* WORK ORDER
What is the count of lines in the records that include "tudja"? Reply with that number alone.

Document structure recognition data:
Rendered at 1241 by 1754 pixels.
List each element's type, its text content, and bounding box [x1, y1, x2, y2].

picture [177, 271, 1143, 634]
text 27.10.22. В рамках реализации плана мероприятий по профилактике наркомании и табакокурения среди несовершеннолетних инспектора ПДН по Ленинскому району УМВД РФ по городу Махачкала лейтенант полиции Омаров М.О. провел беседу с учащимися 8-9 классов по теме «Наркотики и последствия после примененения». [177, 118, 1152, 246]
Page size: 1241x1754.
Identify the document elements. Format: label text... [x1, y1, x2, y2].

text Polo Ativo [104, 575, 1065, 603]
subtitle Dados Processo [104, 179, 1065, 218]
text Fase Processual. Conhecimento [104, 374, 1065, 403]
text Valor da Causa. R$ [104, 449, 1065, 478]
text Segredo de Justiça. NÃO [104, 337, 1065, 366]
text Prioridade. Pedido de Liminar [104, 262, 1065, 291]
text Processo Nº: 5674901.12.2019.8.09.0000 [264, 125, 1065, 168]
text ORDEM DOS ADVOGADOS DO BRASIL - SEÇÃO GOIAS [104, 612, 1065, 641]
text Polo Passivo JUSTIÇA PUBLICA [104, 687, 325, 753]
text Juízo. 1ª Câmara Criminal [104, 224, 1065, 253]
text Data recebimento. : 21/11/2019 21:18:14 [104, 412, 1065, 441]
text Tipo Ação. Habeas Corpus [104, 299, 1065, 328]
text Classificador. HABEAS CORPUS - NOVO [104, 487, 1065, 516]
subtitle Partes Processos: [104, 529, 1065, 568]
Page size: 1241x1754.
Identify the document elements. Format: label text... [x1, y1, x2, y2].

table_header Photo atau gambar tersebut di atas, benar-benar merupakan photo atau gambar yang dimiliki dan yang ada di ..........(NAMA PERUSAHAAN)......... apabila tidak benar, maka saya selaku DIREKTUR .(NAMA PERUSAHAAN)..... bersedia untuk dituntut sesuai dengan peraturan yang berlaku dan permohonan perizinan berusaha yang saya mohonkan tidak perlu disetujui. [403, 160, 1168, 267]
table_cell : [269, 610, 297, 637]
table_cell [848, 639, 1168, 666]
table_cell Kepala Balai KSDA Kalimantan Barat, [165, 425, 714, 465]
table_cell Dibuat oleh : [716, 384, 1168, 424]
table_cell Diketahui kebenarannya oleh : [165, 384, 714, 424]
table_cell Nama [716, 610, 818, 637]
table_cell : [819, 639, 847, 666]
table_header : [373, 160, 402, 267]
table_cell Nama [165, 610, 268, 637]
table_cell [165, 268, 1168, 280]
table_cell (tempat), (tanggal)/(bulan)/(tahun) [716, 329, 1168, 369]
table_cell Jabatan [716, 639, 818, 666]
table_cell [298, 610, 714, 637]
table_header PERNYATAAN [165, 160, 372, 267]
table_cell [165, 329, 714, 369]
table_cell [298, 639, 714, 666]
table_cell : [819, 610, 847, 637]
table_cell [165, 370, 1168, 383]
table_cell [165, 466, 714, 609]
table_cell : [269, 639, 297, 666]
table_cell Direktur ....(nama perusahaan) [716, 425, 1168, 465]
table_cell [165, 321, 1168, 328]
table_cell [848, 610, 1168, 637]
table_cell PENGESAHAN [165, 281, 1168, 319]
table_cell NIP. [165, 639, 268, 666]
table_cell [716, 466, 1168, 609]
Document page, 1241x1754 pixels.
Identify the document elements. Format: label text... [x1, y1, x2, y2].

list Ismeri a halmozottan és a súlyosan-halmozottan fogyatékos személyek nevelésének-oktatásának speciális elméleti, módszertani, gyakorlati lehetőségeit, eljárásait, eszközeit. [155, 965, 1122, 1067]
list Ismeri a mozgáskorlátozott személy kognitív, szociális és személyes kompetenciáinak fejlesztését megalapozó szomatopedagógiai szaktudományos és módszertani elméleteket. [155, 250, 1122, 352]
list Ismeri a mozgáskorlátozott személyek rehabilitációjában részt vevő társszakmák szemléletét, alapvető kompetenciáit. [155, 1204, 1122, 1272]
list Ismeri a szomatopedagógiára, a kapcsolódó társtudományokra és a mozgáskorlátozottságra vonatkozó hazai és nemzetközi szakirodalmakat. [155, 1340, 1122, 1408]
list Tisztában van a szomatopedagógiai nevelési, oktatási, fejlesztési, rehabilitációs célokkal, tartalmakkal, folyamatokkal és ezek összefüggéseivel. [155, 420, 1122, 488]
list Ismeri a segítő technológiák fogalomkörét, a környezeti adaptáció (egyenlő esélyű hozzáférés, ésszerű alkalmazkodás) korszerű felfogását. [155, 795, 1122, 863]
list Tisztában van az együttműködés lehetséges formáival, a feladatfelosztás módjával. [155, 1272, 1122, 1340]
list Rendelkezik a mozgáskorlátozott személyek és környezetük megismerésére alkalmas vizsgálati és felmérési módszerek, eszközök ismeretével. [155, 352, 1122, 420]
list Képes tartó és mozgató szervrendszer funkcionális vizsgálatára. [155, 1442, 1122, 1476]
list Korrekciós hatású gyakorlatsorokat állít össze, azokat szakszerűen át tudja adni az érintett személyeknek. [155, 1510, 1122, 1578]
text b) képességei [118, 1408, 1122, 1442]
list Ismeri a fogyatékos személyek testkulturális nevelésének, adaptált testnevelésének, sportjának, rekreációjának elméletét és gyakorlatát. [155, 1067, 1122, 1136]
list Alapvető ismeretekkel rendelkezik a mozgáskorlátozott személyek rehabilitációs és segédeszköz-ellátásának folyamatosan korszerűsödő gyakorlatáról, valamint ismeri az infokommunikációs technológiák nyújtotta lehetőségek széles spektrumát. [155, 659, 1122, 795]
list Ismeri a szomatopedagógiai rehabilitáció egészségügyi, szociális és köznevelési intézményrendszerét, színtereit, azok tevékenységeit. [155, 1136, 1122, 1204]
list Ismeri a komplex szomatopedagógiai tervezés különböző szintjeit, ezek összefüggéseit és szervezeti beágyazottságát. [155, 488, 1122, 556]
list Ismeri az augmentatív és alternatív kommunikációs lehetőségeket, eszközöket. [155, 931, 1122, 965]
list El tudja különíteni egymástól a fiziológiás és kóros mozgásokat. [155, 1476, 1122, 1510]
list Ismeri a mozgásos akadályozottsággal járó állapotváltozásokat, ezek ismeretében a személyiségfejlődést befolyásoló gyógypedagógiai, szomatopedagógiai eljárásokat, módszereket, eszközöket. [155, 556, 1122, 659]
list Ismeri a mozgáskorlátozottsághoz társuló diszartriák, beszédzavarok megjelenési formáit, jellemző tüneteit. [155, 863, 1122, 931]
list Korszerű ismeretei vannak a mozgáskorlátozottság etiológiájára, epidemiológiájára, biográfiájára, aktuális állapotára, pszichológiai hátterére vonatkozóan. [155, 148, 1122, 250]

* TASK ANSWER
2